Under the conditions of cerebral ischemia, the classification of LAA and CE subtypes becomes very important because they need different medication strategies to prevent patients from recurrence of ischemic events. To diagnose CE patients from LAA patients with the identified PL biomarkers, the ROC curves of the ten PL biomarkers were plotted and given in Figure 4, and the AUC values were calculated to be between 0.800 and 0.939. Finally, SM (d18:1/18:1), SM (d18:1/18:0), SM (d18:1/24:1) and SM (d18:1/22:1) with AUC value at 0.903, 0.939, 0.936 and 0.909 respectively, are probable to be applied as qualified criteria in the diagnosis of CE from LAA patients. For each diagnosis, the optimal cutoff value was determined with the largest value of Youden’s index = sensitivity + specificity −1, which meant the diagnosis had the highest sensitivity and specificity at this threshold. The cutoff plasma concentrations of SM (d18:1/18:1), SM (d18:1/18:0), SM (d18:1/24:1) and SM (d18:1/22:1) were determined as 6.375, 23.480, 49.815 and 5.785 μg ml−1 respectively for the distinguishment of CE patients from LAA patients. This work introduced a simple lipidomic-based blood test to provide complementary information to make a rapid and accurate diagnosis of acute IS subtypes, which is valuable and of potential significance to choose proper secondary prevention strategy to reduce the recurrence of IS.

FIGURE 4

The ROC curves of then one-way ANOVA validated PL biomarkers for the diagnosis of CE from LAA participants.
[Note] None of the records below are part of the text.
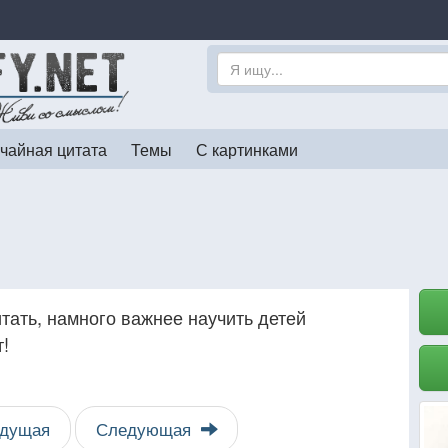
чайная цитата
Темы
С картинками
итать, намного важнее научить детей
т!
дущая
Следующая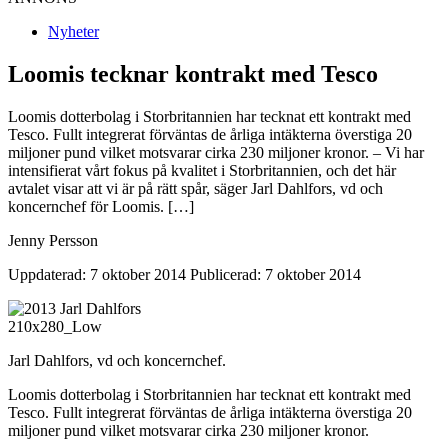
Nyheter
Loomis tecknar kontrakt med Tesco
Loomis dotterbolag i Storbritannien har tecknat ett kontrakt med
Tesco. Fullt integrerat förväntas de årliga intäkterna överstiga 20
miljoner pund vilket motsvarar cirka 230 miljoner kronor. – Vi har
intensifierat vårt fokus på kvalitet i Storbritannien, och det här
avtalet visar att vi är på rätt spår, säger Jarl Dahlfors, vd och
koncernchef för Loomis. […]
Jenny Persson
Uppdaterad: 7 oktober 2014
Publicerad: 7 oktober 2014
Jarl Dahlfors, vd och koncernchef.
Loomis dotterbolag i Storbritannien har tecknat ett kontrakt med
Tesco. Fullt integrerat förväntas de årliga intäkterna överstiga 20
miljoner pund vilket motsvarar cirka 230 miljoner kronor.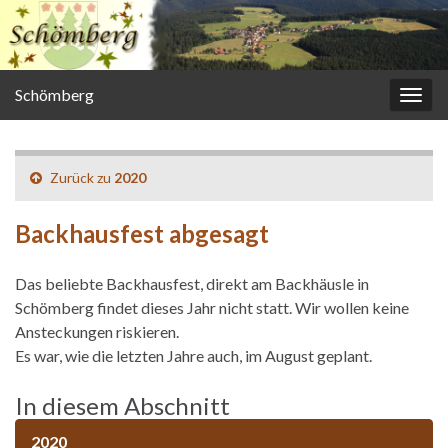
Schömberg
Navi
umsc
Zurück zu
2020
Backhausfest abgesagt
Das beliebte Backhausfest, direkt am Backhäusle in
Schömberg findet dieses Jahr nicht statt. Wir wollen keine
Ansteckungen riskieren.
Es war, wie die letzten Jahre auch, im August geplant.
In diesem Abschnitt
2020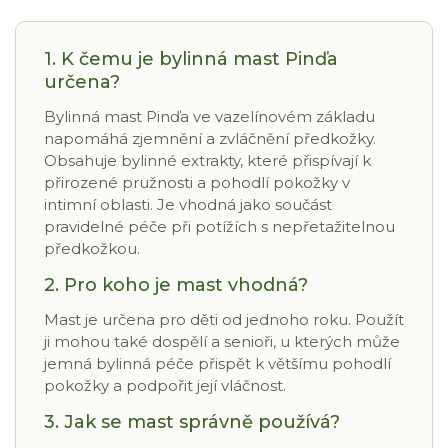
1. K čemu je bylinná mast Pinďa
určena?
Bylinná mast Pinďa ve vazelínovém základu
napomáhá zjemnění a zvláčnění předkožky.
Obsahuje bylinné extrakty, které přispívají k
přirozené pružnosti a pohodlí pokožky v
intimní oblasti. Je vhodná jako součást
pravidelné péče při potížích s nepřetažitelnou
předkožkou.
2. Pro koho je mast vhodná?
Mast je určena pro děti od jednoho roku. Použít
ji mohou také dospělí a senioři, u kterých může
jemná bylinná péče přispět k většímu pohodlí
pokožky a podpořit její vláčnost.
3. Jak se mast správně používá?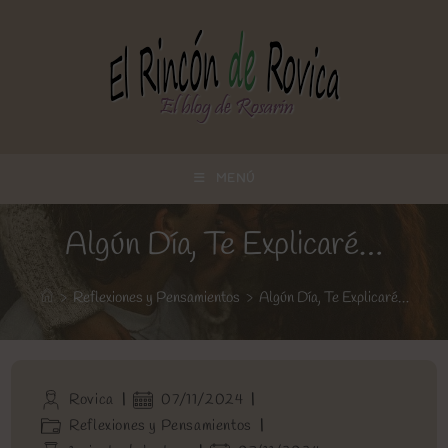
Ir
al
contenido
MENÚ
Algún Día, Te Explicaré…
>
Reflexiones y Pensamientos
>
Algún Día, Te Explicaré…
Autor
Publicación
Rovica
07/11/2024
de
de
Categoría
Reflexiones y Pensamientos
la
la
de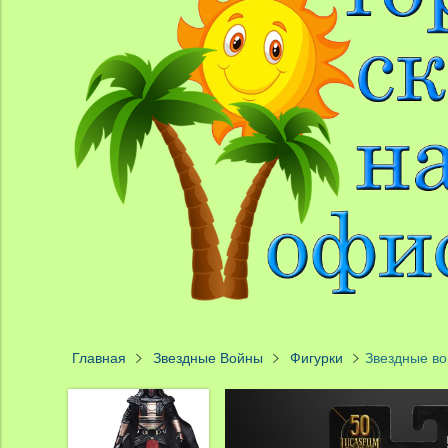
Главная
Звездные Войны
Фигурки
Звездные во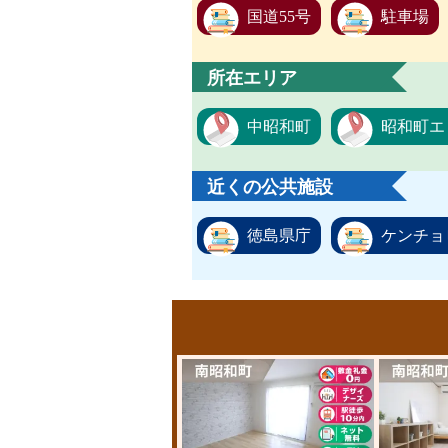
国道55号
駐車場
所在エリア
中昭和町
昭和町エ
近くの公共施設
徳島県庁
ケンチョ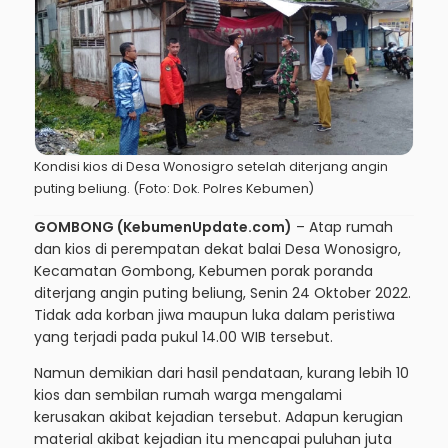
Kondisi kios di Desa Wonosigro setelah diterjang angin
puting beliung. (Foto: Dok. Polres Kebumen)
GOMBONG (KebumenUpdate.com)
– Atap rumah
dan kios di perempatan dekat balai Desa Wonosigro,
Kecamatan Gombong, Kebumen porak poranda
diterjang angin puting beliung, Senin 24 Oktober 2022.
Tidak ada korban jiwa maupun luka dalam peristiwa
yang terjadi pada pukul 14.00 WIB tersebut.
Namun demikian dari hasil pendataan, kurang lebih 10
kios dan sembilan rumah warga mengalami
kerusakan akibat kejadian tersebut. Adapun kerugian
material akibat kejadian itu mencapai puluhan juta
Suggestions of Future Studies

Besides LAA and CE, other TOAST subtypes are of equal significance and corresponding researches are guaranteed to obtain a comprehensive understanding. Furthermore, increasing evidence has shown that a substantial amount of strokes of undetermined etiologies are attributed to embolism from undetermined sources. It would be interesting to assess this hypothesis from the view of metabolism by evaluating the profile of phospholipids in plasma from patients with cryptogenic stroke. Another piece of suggestion is that, other metabolites, like amino acids, should also be assessed on their prominence as potential biomarkers in the diagnosis and differential diagnosis of stroke.

Conclusion

Stroke is the second-leading cause of death, and the annual number of stroke-induced deaths and disabilities has substantially increased in the recent 3 decades (Feigin et al., 2021). In this study, molecular species of PL-targeted lipidomics together with the diagnosis of IS and its most common subtypes or etiologies: LAA and CE, were successfully conducted for the first time. Plasma PLs were selectively extracted and purified with a laboratory synthesized TiO2/KCC-1 material in SPE and subsequently determined in HILIC-MS analysis. In lipidomics, a total of 31 plasma PL molecular species were accurately characterized and quantified using an external standard method. With the help of statistical multivariate analysis, ten potential PL biomarkers SM (d18:1/18:1), PC (16:0/18:1), SM (d18:1/18:0), SM (d18:1/24:1), SM (d18:1/16:1), SM (d18:1/22:1), SM (d18:1/24:2), SM (d18:1/16:0), PC (16:0/18:2) and PC (16:0/22:6) were proved to be significantly different in plasma of LAA, CE and HC subjects. Some of these PL biomarkers showed promising capabilities for diagnosing IS and its subtype with proper sensitivity. Simultaneously, the plasma concentrations of oleic acid-enriched PLs were found to be positively related to IS and maybe a potential risk factor. Referring to the previously reported research, the hidden pathogenesis for IS might be due to the accumulation of the oleic acid-enriched SMs which can result in atherogenic lipoprotein aggregation in the human blood (Jeong et al., 1998). As a major source for PLs, these findings are helpful for dietary control and intervention. More lipidomic and pathological studies about IS and its etiologies still need to be conducted in the future to support and confirm these findings.